プロローグ. 「春の風」
———風が吹いた。
よく晴れた日。
十日に一度、一日を通して普段とは比較にならない強風と大粒の雪が吹き荒び、獣達が暴れ狂う猛吹雪の後に一日だけ訪れる、空が雲をその身に纏う事を忘れ、露出を極端に嫌う太陽が唯一、その輝きと熱を世界中に広がる白の大地に轟かせる日だ。
その日、広大な白銀世界の一角、この世界で唯一人々が暮らし得る場所『龍脈』を中心として構成される小さい長閑な村の一つにて、他の風とはどこか異なる一筋の風が吹いた。
———暖かい風だ。
吹雪において雪を伴って吹く、鋭く冷たい乾いた風とはどこか違った、暖かく僅かに湿った、優しく穏やかな風が、一人の少女の頬を柔らかに撫でた。

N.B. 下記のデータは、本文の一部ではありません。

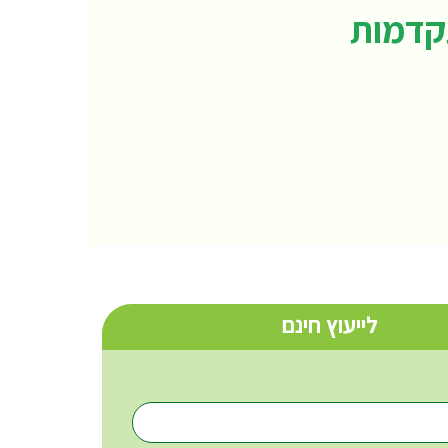
לייעוץ חינם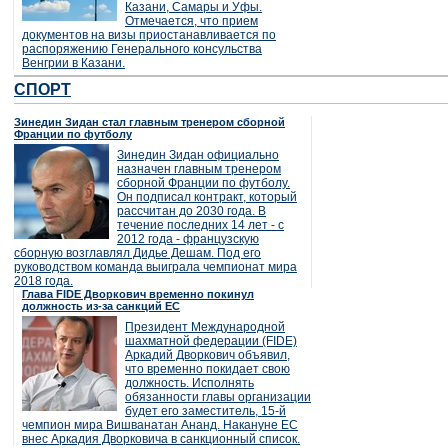
Казани, Самары и Уфы.
Отмечается, что прием
документов на визы приостанавливается по
распоряжению Генерального консульства
Венгрии в Казани.
СПОРТ
Зинедин Зидан стал главным тренером сборной
Франции по футболу
Зинедин Зидан официально
назначен главным тренером
сборной Франции по футболу.
Он подписал контракт, который
рассчитан до 2030 года. В
течение последних 14 лет - с
2012 года - французскую
сборную возглавлял Дидье Дешам. Под его
руководством команда выиграла чемпионат мира
2018 года.
Глава FIDE Дворкович временно покинул
должность из-за санкций ЕС
Президент Международной
шахматной федерации (FIDE)
Аркадий Дворкович объявил,
что временно покидает свою
должность. Исполнять
обязанности главы организации
будет его заместитель, 15-й
чемпион мира Вишванатан Ананд. Накануне ЕС
внес Аркадия Дворковича в санкционный список.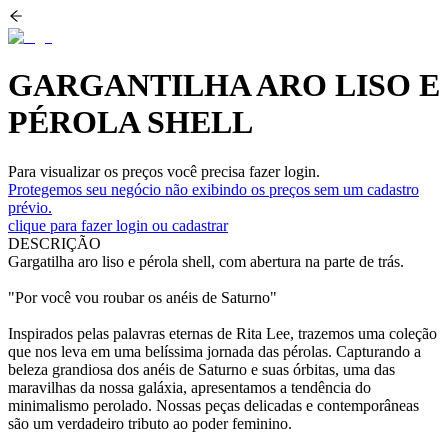
GARGANTILHA ARO LISO E
PÉROLA SHELL
Para visualizar os preços você precisa fazer login.
Protegemos seu negócio não exibindo os preços sem um cadastro
prévio.
clique para fazer login ou cadastrar
DESCRIÇÃO
Gargatilha aro liso e pérola shell, com abertura na parte de trás.
"Por você vou roubar os anéis de Saturno"
Inspirados pelas palavras eternas de Rita Lee, trazemos uma coleção
que nos leva em uma belíssima jornada das pérolas. Capturando a
beleza grandiosa dos anéis de Saturno e suas órbitas, uma das
maravilhas da nossa galáxia, apresentamos a tendência do
minimalismo perolado. Nossas peças delicadas e contemporâneas
são um verdadeiro tributo ao poder feminino.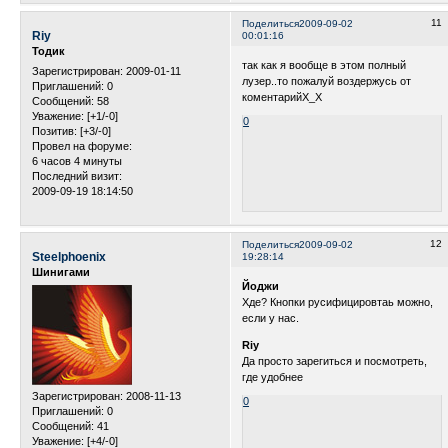
11
Поделиться
2009-09-02
Riy
00:01:16
Тодик
так как я вообще в этом полный
Зарегистрирован
: 2009-01-11
лузер..то пожалуй воздержусь от
Приглашений:
0
коментарийХ_Х
Сообщений:
58
Уважение:
[+1/-0]
0
Позитив:
[+3/-0]
Провел на форуме:
6 часов 4 минуты
Последний визит:
2009-09-19 18:14:50
12
Поделиться
2009-09-02
Steelphoenix
19:28:14
Шинигами
Йоджи
Хде? Кнопки русифицировтаь можно,
если у нас.
Riy
Да просто зарегиться и посмотреть,
где удобнее
Зарегистрирован
: 2008-11-13
0
Приглашений:
0
Сообщений:
41
Уважение:
[+4/-0]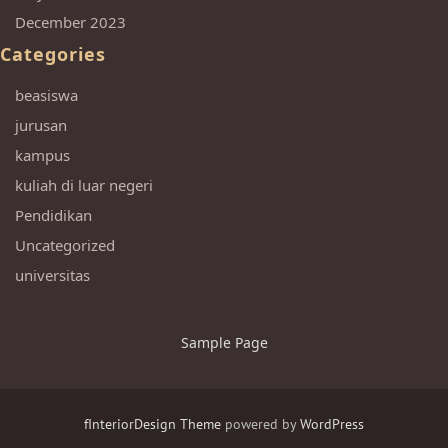
December 2023
Categories
beasiswa
jurusan
kampus
kuliah di luar negeri
Pendidikan
Uncategorized
universitas
Sample Page
fInteriorDesign Theme
powered by
WordPress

皆がよく知る、吹雪に染まった冷たい悪意を持つ荒風に心が無いとするならば、この暖かい風は雪の冷たさを知らない仄かな熱を孕んだ抱擁を皆に贈る、優しく身も心も包み込む様な心を持った、そんな風だ。
その風の通ってきた先を知りたい、そしてこの永遠の寒さを終わらせたい。少女がそう思っても、果てしない水色と白色の境界線には、異質な黒色がこの世界を囲む様に位置しており、それがその夢を易々と許してはくれない。
壁だ。
遠くからは小さく低く、しかし近くからは果てしない程高く見える、おおよそ人にはそれを越えるどころか、僅かに登ることも叶わない。
向こうにあるかもしれない暖かな世界、その憧れを抱いても、それは幻想に過ぎずそれ以上にはなり得ない。
この風は、そんな世界の可能性を微かにでも信じたくなるような心を溶かす熱を持っている、希望の風だ。
もう一度その風に触れたい。そう少女が願っても、風は目にも留めずにまた知らぬどこかへと去っていく。
それが風だ。
風にはそれを聞き届ける耳は無い。それどころか、少女を見る眼も、通り過ぎた空気を味わう口も、自らが動いている事を実感する肌もない。
風は生物ではない。
だから、少女の崩れかけの僅かな希望を包んだ願いも、風には聴こえていない。
風は流れていく。
その果たすべき役割はなく、ただ偶然という不確かな運命に身を任せて流れるだけ。
それを知っていても、少女は尚も求め続けた。自らに確かな優しさをくれた暖かな風を。
だから、少女は走り出した。
一度見つけた希望を、掴んで話さないようにする為に。
追いつける訳がない。それはわかっている。
だが、絶望に満ちた世界に生きる少女にとって、生涯で初めての希望は余りにも甘美なものだった。
これが自らの生きた意味なのだ、とそう思うまでには。
故に足を止める事は出来ない。
少女は追いかけ続けた。
やがて来る冬の終わり、その小さな尾を。
———それが、リテアという少女の人生の転機だった。